==== TEXT SEGMENT ====

Reputation: 49
I am fairly new to Python.
I have a .txt file with almost ~500k lines of text. The general structure is like this:
WARC-TREC-ID:
hello
my
name
is
WARC-TREC-ID:
example
text
WARC-TREC-ID:
I would like to extract all contents in between the "WARC-TREC-ID:" keywords.
This is what I have already tried:
content_list = []
with open('C://Users//HOME//Desktop//Document_S//corpus_test//00.txt', errors = 'ignore') as openfile2:
for line in openfile2:
for item in line.split("WARC-TREC-ID:"):
if "WARC-TREC-ID:" in item:
content = (item [ item.find("WARC-TREC-ID:")+len("WARC-TREC-ID:") : ])
content_list.append(content)
this returns an empty list.
I have also tried:
import re
with open('C://Users//HOME//Desktop//Document_S//corpus_test//00.txt', 'r') as openfile3:
m = re.search('WARC-TREC-ID:(.+?)WARC-TREC-ID:', openfile3)
if m:
found = m.group(1)
and this causes a TypeError: expected string or bytes-like object
Upvotes: 0
Views: 106
Reputation: 5740
For file that contains you data:
raw_data = open('data.txt', 'r').read()
result = [x for x in raw_data.split() if x != 'WARC-TREC-ID:']
Output:
['hello', 'my', 'name', 'is', 'example', 'text']
Upvotes: -1
Reputation: 82785
Try:
content_list = []
with open(filename) as infile:
for line in infile: #Iterate each line
if 'WARC-TREC-ID:' in line: #check if line contains 'WARC-TREC-ID:'
content_list.append([]) #Append empty list
else:
content_list[-1].append(line) #Append content
print(content_list)
Upvotes: 2
Reputation: 1684
In your second approach, you should pass your file content as string
as it expects a string argument, not file. And this too, will only return the first occurrence of that string. You might want to use findall.
Upvotes: 0

==== MATERIAL SUPPLIED ====

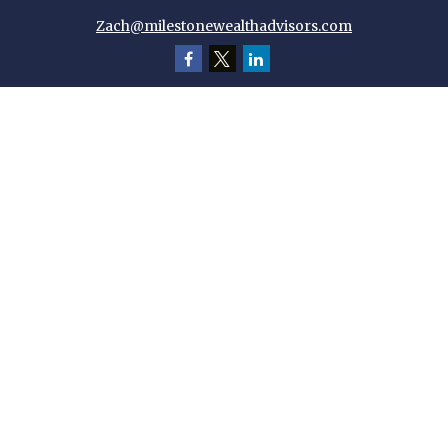
Zach@milestonewealthadvisors.com
Quick Links
Retirement
Investment
Estate
Insurance
Tax
Money
Lifestyle
Latest Articles
All Videos
All Calculators
Check the background of your financial professional on FINRA's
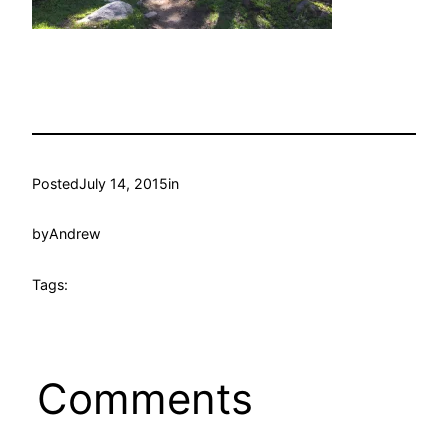
Posted
July 14, 2015
in
by
Andrew
Tags:
Comments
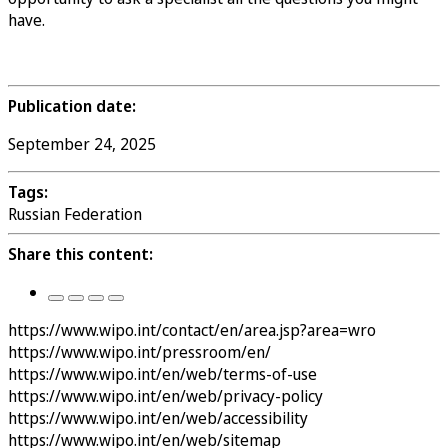
have.
Register to Attend
Publication date:
September 24, 2025
Tags:
Russian Federation
Share this content:
https://www.wipo.int/contact/en/area.jsp?area=wro
https://www.wipo.int/pressroom/en/
https://www.wipo.int/en/web/terms-of-use
https://www.wipo.int/en/web/privacy-policy
https://www.wipo.int/en/web/accessibility
https://www.wipo.int/en/web/sitemap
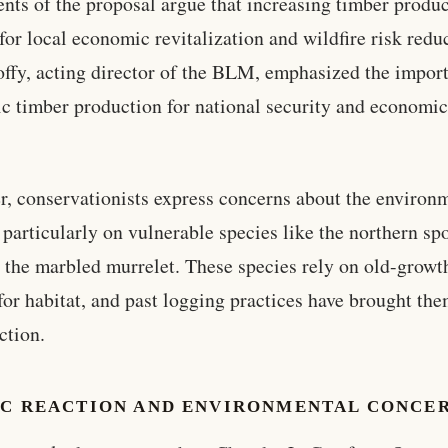
nts of the proposal argue that increasing timber produc
 for local economic revitalization and wildfire risk redu
offy, acting director of the BLM, emphasized the impor
c timber production for national security and economi
, conservationists express concerns about the environ
 particularly on vulnerable species like the northern sp
 the marbled murrelet. These species rely on old-growt
 for habitat, and past logging practices have brought th
ction.
IC REACTION AND ENVIRONMENTAL CONCE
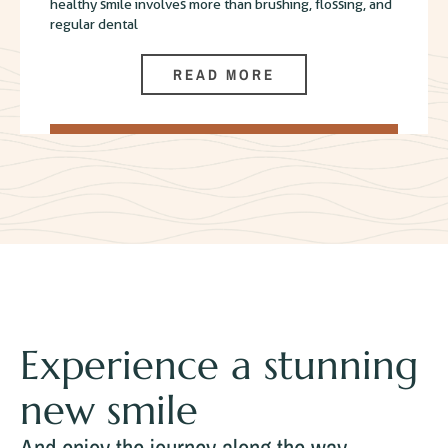
healthy smile involves more than brushing, flossing, and
regular dental
READ MORE
Experience a stunning
new smile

====

> _TRY IT_
Reproduce word for word the stretch of the Python forum thread from "this returns an" through "m = re.search('WARC-TREC-ID:(.+?)WARC-TREC-ID:', openfile3)".

> _OUTPUT OF THE EXERCISE_
this returns an empty list.
I have also tried:
import re
with open('C://Users//HOME//Desktop//Document_S//corpus_test//00.txt', 'r') as openfile3:
m = re.search('WARC-TREC-ID:(.+?)WARC-TREC-ID:', openfile3)